Un rictus penche les lèvres du jeune homme de côté. En a-t-il seulement conscience ? Se joue-t-il de moi ?
— La personne qui travaille avec toi doit être bien chanceuse.
Si mes joues ne sont pas en train de s’empourprer, je ne comprends pas.
— Vous n’avez pas fini de flirter ? grogne ironiquement Estelle.
Je me retiens de prendre ma tête entre mes mains.
— C’est faux, soufflé-je.
— Et mon cul c’est du poulet ?
Eric me dévisage avant de reporter son attention sur la jeune femme.
— Je peux t’assurer qu’il n’y a absolument rien entre nous et si c’était le cas, cela ne concernerait que nous, lance-t-il, prudemment.
Il passe une main sur sa tête et ébouriffe sa crinière châtain alors qu’il l’avait si bien dompté, comme à son habitude.

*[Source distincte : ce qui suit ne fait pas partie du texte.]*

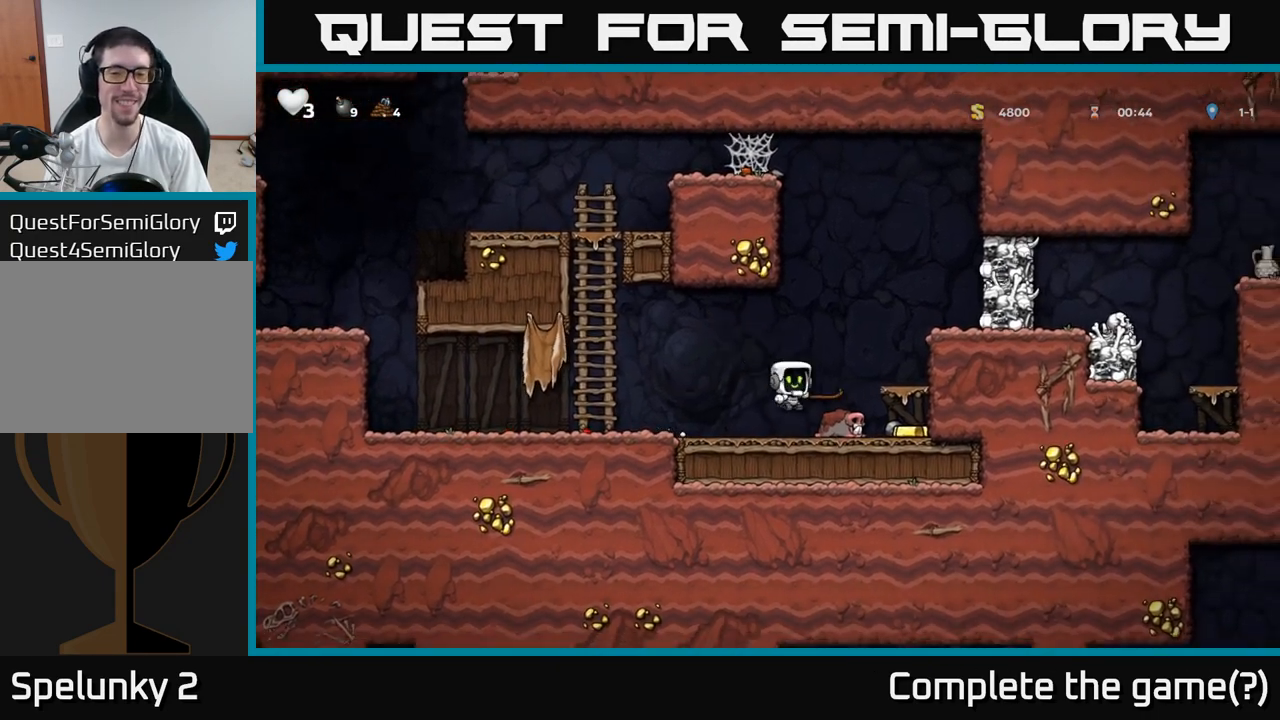
{"buttons": ["A"], "left_stick": "right", "events": [[33, "X", "down"], [83, "X", "up"], [83, "left_stick", "down-right"], [100, "A", "up"], [150, "A", "down"], [167, "X", "down"], [200, "left_stick", "up-left"], [217, "X", "up"], [250, "A", "up"], [267, "A", "down"], [283, "X", "down"], [300, "left_stick", "right"], [350, "X", "up"], [367, "left_stick", "up-left"], [400, "X", "down"], [450, "left_stick", "right"], [467, "X", "up"]]}
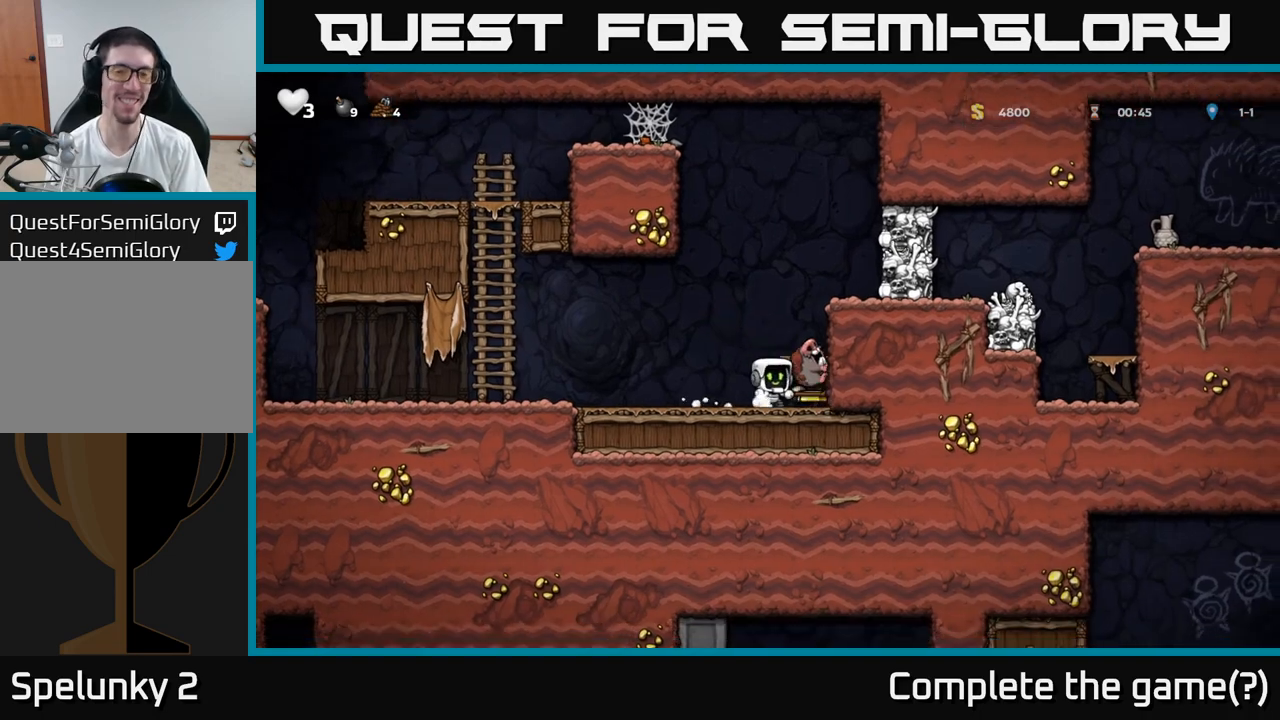
{"buttons": [], "left_stick": "right", "events": [[33, "A", "up"], [117, "left_stick", "center"], [250, "left_stick", "right"]]}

Et pourquoi est-ce que je suis en train de le scruter ? Ma collègue va avoir du mal à croire en la moindre de mes justifications si je continue à le fixer ainsi, mais… Et si c’était vrai ? S’il y avait vraiment quelque chose entre nous, plus qu’un lien entre auteurs ? Non, non et non, si c’était le cas, la situation serait tout autre. Eric en aurait déjà profité pour me demander… Demander quoi même ? Bon sang, Mélissa, ressaisis-toi.
Je cherche à me faire toute petite et replonge mon attention sur mon écran.
— Il n’empêche que vous êtes quand même mignons, enfonce Estelle. Vous devriez essayer…
— Estelle, s’il te plaît, serre les dents Eric tandis que baisse la tête.
Les battements de mon cœur ne cessent de s’accélérer. Je suis à deux doigts de poser ma main sur ma poitrine, mais je crains que cela puisse trahir le trouble qui m’habite. Ô grand jamais je ne ferais le premier pas. S’il y a vraiment quelque chose entre nous, ce sera lui qui s’ouvrira. Je suis dérangée, ma parole.
Tentant de cacher mes tremblements, j’agrippe la tasse de mon chocolat chaud et savoure une longue gorgée. La boisson me fait du bien, mais j’ai du mal à pleinement profiter de la douceur. Qu’Estelle soit maudite de jouer les cupidons. Je ne compte pas une seule seconde la laisser crier victoire trop vite.
Respire, Mélissa, respire. Arrête ça.
Mes doigts s’enfoncent sur mon clavier. Dommage que je ne sois plus sur une scène de tension. Le timing aurait été parfait pour me défouler.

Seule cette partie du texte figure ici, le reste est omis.